The first component installed in our build process of the SETA A1 is our power supply. Installing from the right side of the case is pretty standard, and there was plenty of room for our power supply to slide in. It really helps to have a fully modular unit when building, though there should still be room for a non-modular unit as well.
Next up is our motherboard, which we had no issues installing at all. We really appreciate the inclusion of the standoffs that keep your motherboard in place while inserting screws. This makes the installation process that much easier, especially when using a motherboard with an insulated I/O shield. The SETA A1 supports CPU coolers up to 175mm in height, which was plenty of room for our Hyper 212 Evo.
The internal mounting hardware for add in cards made our video card installation quick an easy, and the slight cutout for screwdriver access makes removing and installing screws a breeze. While we are using a compact version of the GTX 970, the SETA A1 supports add-in cards up to 350mm in length with the stock front fans, and 325mm in length if you choose to mount 25mm thick fans inside the case.
As we mentioned earlier, the SETA A1 uses drive trays for the 2.5″ drives, and these can be mounted either behind the motherboard or on the power supply shroud. We chose to place our drive behind the motherboard, and after securing the drive to the tray with four screws, a single thumbscrew was all it took to keep the drive in place.
Next we were ready to wire up the included ARGB controller. As we previously mentioned, we decided to connect our reset switch wiring to the controller so that we could adjust the lighting from outside of the case. We then connected the single 3-pin ARGB cable from the front light strips to one of the controller’s headers. We then connected the controller’s SATA connection to our power supply, finalizing the controller setup.
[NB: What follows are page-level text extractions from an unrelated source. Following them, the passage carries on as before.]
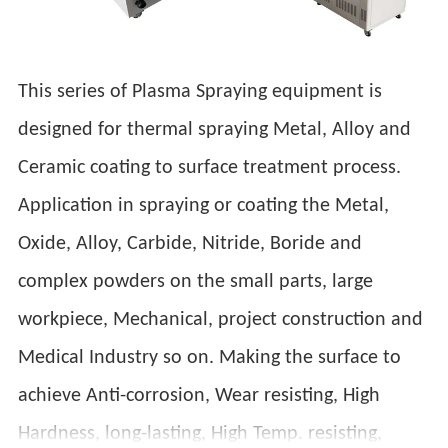
This series of Plasma Spraying equipment is
designed for thermal spraying Metal, Alloy and
Ceramic coating to surface treatment process.
Application in spraying or coating the Metal,
Oxide, Alloy, Carbide, Nitride, Boride and
complex powders on the small parts, large
workpiece, Mechanical, project construction and
Medical Industry so on. Making the surface to
achieve Anti-corrosion, Wear resisting, High
Hardness, long-lasting, High Temp. resisting,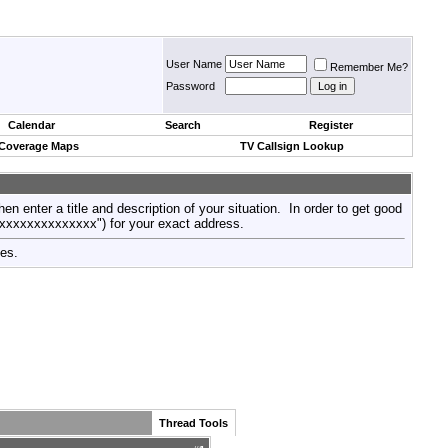
User Name
Remember Me?
Password
Calendar
Search
Register
 Coverage Maps
TV Callsign Lookup
then enter a title and description of your situation. In order to get good
xxxxxxxxxxxxxxx") for your exact address.
tes.
Thread Tools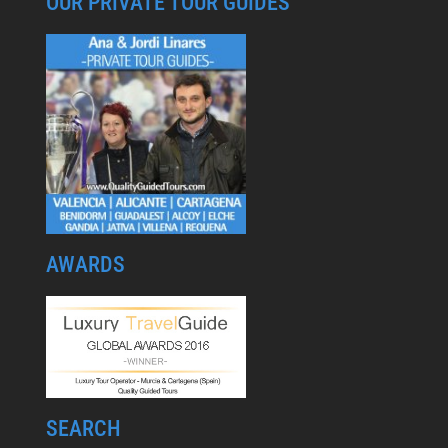
OUR PRIVATE TOUR GUIDES
AWARDS
SEARCH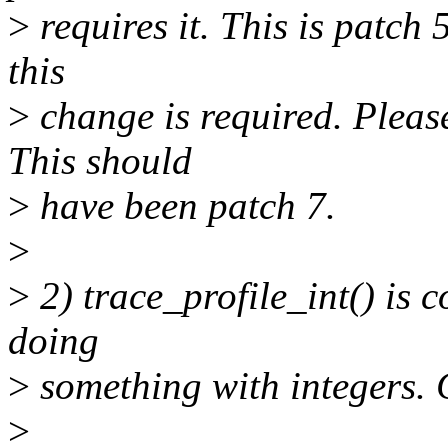
>
requires it. This is patch 5
this
>
change is required. Please
This should
>
have been patch 7.
>
>
2) trace_profile_int() is c
doing
>
something with integers. C
>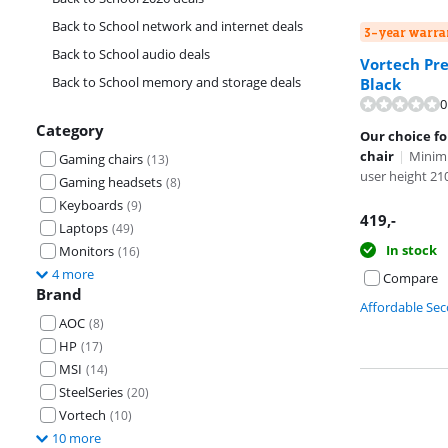
Back to School network and internet deals
3-year warra
Back to School audio deals
Vortech Pre
Back to School memory and storage deals
Black
0
Review is 8,2 o
Category
Our choice f
chair
|
Minim
Gaming chairs
(
13
)
user height 2
Gaming headsets
(
8
)
Keyboards
(
9
)
419
,-
Laptops
(
49
)
In stock
Monitors
(
16
)
4 more
Compare
Brand
Affordable Se
AOC
(
8
)
HP
(
17
)
MSI
(
14
)
SteelSeries
(
20
)
Vortech
(
10
)
10 more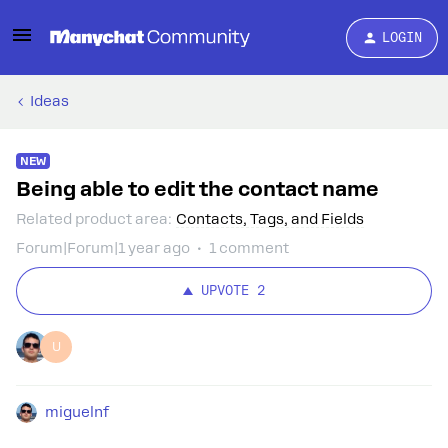
LOGIN
Ideas
NEW
Being able to edit the contact name
Related product area
:
Contacts, Tags, and Fields
Forum|Forum|1 year ago
1 comment
UPVOTE
2
U
miguelnf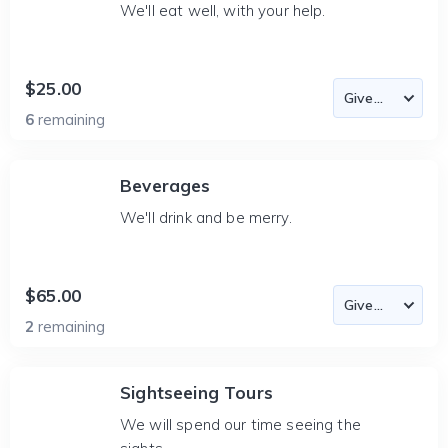
We'll eat well, with your help.
$25.00
6
remaining
Beverages
We'll drink and be merry.
$65.00
2
remaining
Sightseeing Tours
We will spend our time seeing the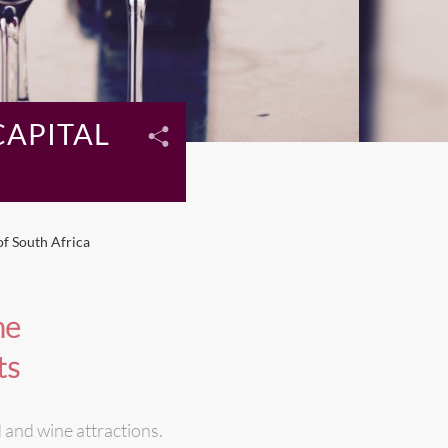
CAPITAL
of South Africa
ne
ts
 and wine attractions.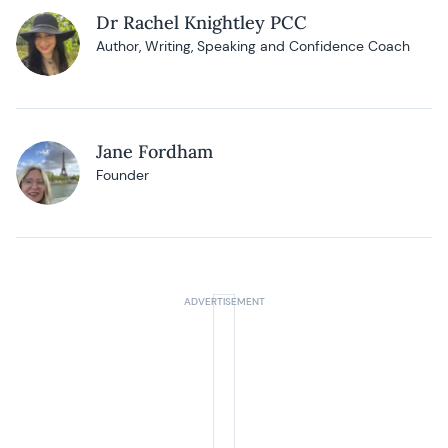
Dr Rachel Knightley PCC
Author, Writing, Speaking and Confidence Coach
Jane Fordham
Founder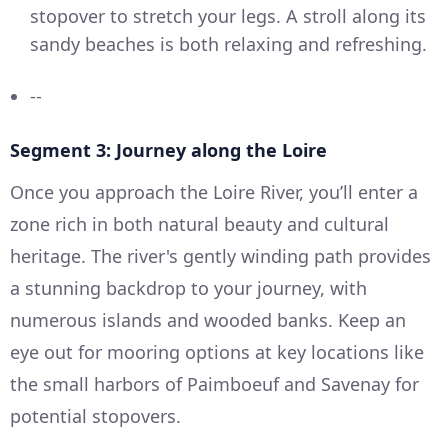
stopover to stretch your legs. A stroll along its
sandy beaches is both relaxing and refreshing.
--
Segment 3: Journey along the Loire
Once you approach the Loire River, you’ll enter a
zone rich in both natural beauty and cultural
heritage. The river's gently winding path provides
a stunning backdrop to your journey, with
numerous islands and wooded banks. Keep an
eye out for mooring options at key locations like
the small harbors of Paimboeuf and Savenay for
potential stopovers.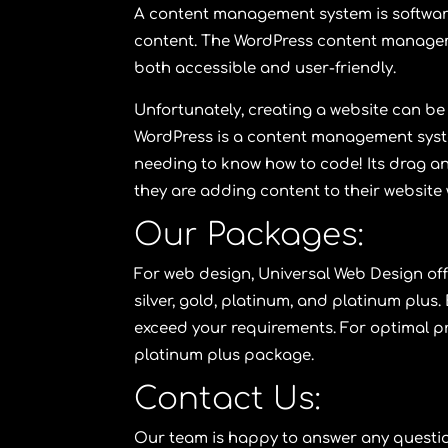
A content management system is software 
content. The WordPress content manage
both accessible and user-friendly.
Unfortunately, creating a website can be 
WordPress is a content management syste
needing to know how to code! Its drag and
they are adding content to their website 
Our Packages:
For web design,
Universal Web Design
of
silver
,
gold
,
platinum
, and
platinum plus
.
exceed your requirements. For optimal pr
platinum plus package
.
Contact Us:
Our team is happy to answer any questio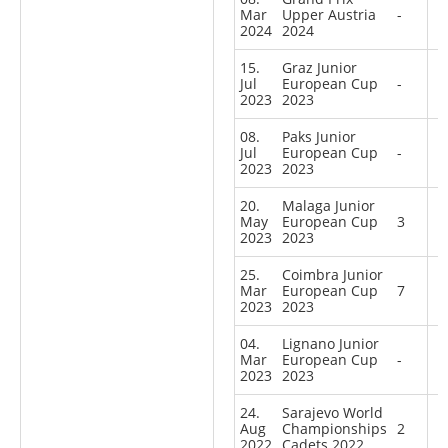
Mar
Upper Austria
-
2024
2024
15.
Graz Junior
Jul
European Cup
-
2023
2023
08.
Paks Junior
Jul
European Cup
-
2023
2023
20.
Malaga Junior
May
European Cup
3
2023
2023
25.
Coimbra Junior
Mar
European Cup
7
2023
2023
04.
Lignano Junior
Mar
European Cup
-
2023
2023
24.
Sarajevo World
Aug
Championships
2
2022
Cadets 2022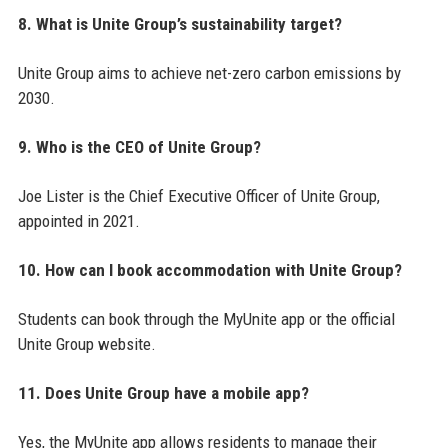
8. What is Unite Group’s sustainability target?
Unite Group aims to achieve net-zero carbon emissions by
2030.
9. Who is the CEO of Unite Group?
Joe Lister is the Chief Executive Officer of Unite Group,
appointed in 2021.
10. How can I book accommodation with Unite Group?
Students can book through the MyUnite app or the official
Unite Group website.
11. Does Unite Group have a mobile app?
Yes, the MyUnite app allows residents to manage their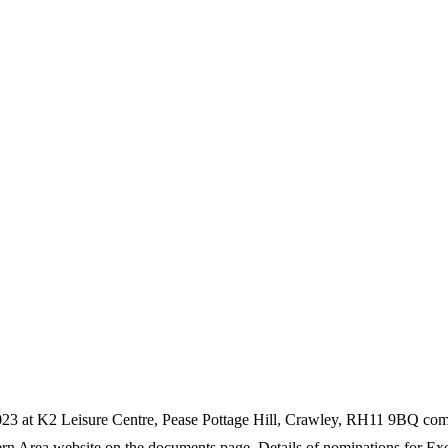
23 at K2 Leisure Centre, Pease Pottage Hill, Crawley, RH11 9BQ com
 Area website on the documents page. Details of nominations for Execu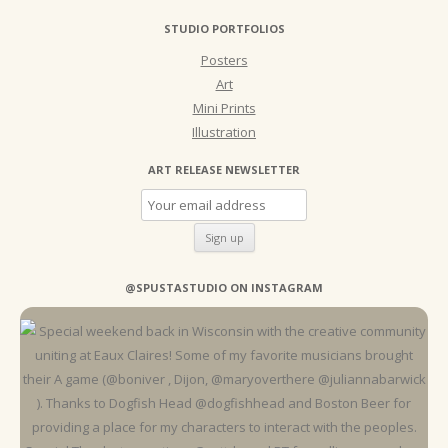
STUDIO PORTFOLIOS
Posters
Art
Mini Prints
Illustration
ART RELEASE NEWSLETTER
@SPUSTASTUDIO ON INSTAGRAM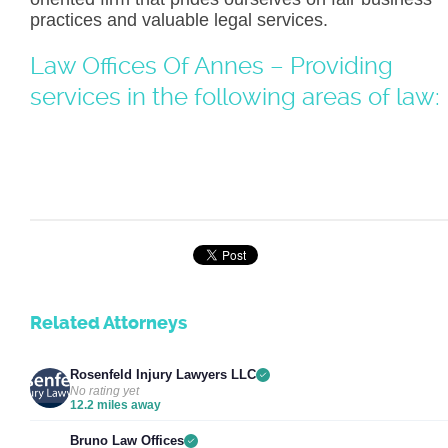
practices and valuable legal services.
Law Offices Of Annes – Providing
services in the following areas of law:
Related Attorneys
Rosenfeld Injury Lawyers LLC
No rating yet
12.2 miles away
Bruno Law Offices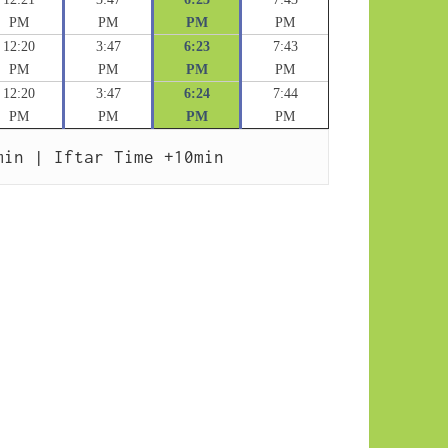
PM
PM
PM
PM
12:20
3:47
6:23
7:43
PM
PM
PM
PM
12:20
3:47
6:24
7:44
PM
PM
PM
PM
min | Iftar Time +10min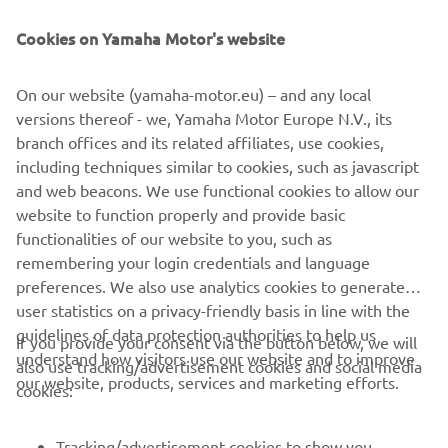
NEWSLETTER
Cookies on Yamaha Motor's website
Be the first one to learn about latest deals, special events, new
releases and much more
On our website (yamaha-motor.eu) – and any local
versions thereof - we, Yamaha Motor Europe N.V., its
branch offices and its related affiliates, use cookies,
SUBSCRIBE
including techniques similar to cookies, such as javascript
and web beacons. We use functional cookies to allow our
website to function properly and provide basic
Read our Privacy Policy to learn how we process your personal
data:
Privacy policy
functionalities of our website to you, such as
remembering your login credentials and language
preferences. We also use analytics cookies to generate
Albania (English)
user statistics on a privacy-friendly basis in line with the
guidelines of data protection authorities to help us
If you provide your consent via the button below, we will
understand how visitors use our website and to improve
also use tracking/advertisement cookies and social media
our website, products, services and marketing efforts.
cookies:
© Copyright - 2026 Yamaha Motor Europe N.V. - All Rights
Reserved
Tracking/advertisement cookies to show you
Last, but certainly not least, we connected the rest of our power and data cables, routing them in the most efficient manners possible using only the included zip ties and twist ties. Routing the cabling was quite easy thanks to the plentiful cable management cutouts, though we would have liked to see rubber grommets in these cutouts for improved aesthetics.
With the system powered on, we got a good look at the front panel and the back-lit glow that appears behind the aluminum front facade. Cycling through the various lighting modes via the reset switch provided us with plenty of options for the light strips, and even more options are available when pairing the controller with a compatible motherboard.